To the Australian mindset, there is something quite unseemly about turning up to cheer for politicians, especially in these degraded times. There is a reason that these events don't take place in Australia. They simply wouldn't pass the laugh test. If you built it, no one would come. This includes people who voted for the candidate.

Let the parties sort out their own tawdry affairs in private, and then we'll vote for whichever of the two repulses us less, if we're minded to do so. (In Australia, you legally have no choice on that last point)

If there is one advantage to living in a democratic age, you at least have the freedom to have open contempt for one's notional leaders without running afoul of les majeste laws or the like.
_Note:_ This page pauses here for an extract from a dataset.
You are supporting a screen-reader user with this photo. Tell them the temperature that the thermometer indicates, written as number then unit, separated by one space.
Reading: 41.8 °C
This is fortunate, because the system tends to produce leaders richly deserving of the contempt that you're licensed to have.

Why throw that away for this bunch of clowns? Why act like a subject voluntarily for someone whom it is unworthy to be subjected to? Honestly, if you could actually pick a single person to be ruled by, no questions asked, would either of these two candidates be among the top 1000 people you'd pick? The top 10,000?

The rather visceral reaction I have to political conventions is, I will freely admit, a mostly aesthetic response. It seems like obvious pandering and boob bait for bubbas. Sometimes, some of the relevant applause lines strike home to me. Sometimes, they say things that seem true, and even important or compelling.

But even then, not far beneath the surface is the feeling I have during the few times I've had the misfortune to watch romantic comedies. When watching the sad bits, I sometimes feel brief pangs of sadness. But they quickly get followed by a sense of resentment of the fact that my emotions are being manipulated here, for other people's benefit, and in a crude and obvious manner.

Doubt not that this is happening to you. Even if you honestly think it's a good idea to vote for this candidate. In fact, especially if you honestly think it's a good idea to vote for this candidate.

Now, it is possible that these are generally new and interesting times, and genuinely new and uniquely worthy leaders. A lot of people on the right are really excited about Donald Trump. Maybe they're right to be thrilled.

I would caution you with the following though.

If you're honest with yourself, and remember what you felt at the time, did you not feel at least some similar excitement at Mitt Romney's speech? At John Bloody McCain? When you look back now, are you not embarrassed to have supported these shameless, self-promoting fools? One is a Democrat-lite, and the other took the 'Invade the World / Invite the World' idea so strongly that he probably would have started a war with Russia over the sinkhole that is Ukraine.

If you're a Democrat, for an equivalent test, try and summon up now the same enthusiasm for John Kerry that you had in 2004. It simply cannot be done.

With the passage of time, the raw tribalism goes away, and the sheer mediocrity of the candidates offered in democratic elections becomes strikingly clear.

So if you (like me for sure in 2008, and me to some extent still in 2012) felt some excitement at the time for those clowns, you should feel a little chastened. You might reflect that perhaps, indeed, I am one of the rubes after all, or at least am not wholly immune from rube-like tendencies. Perhaps I just like cheering for my team, and this is what I'm actually feeling right now. Perhaps most of what strikes me as absurd about the other party's convention applies equally strongly to my own.

In related news, November cannot come fast enough.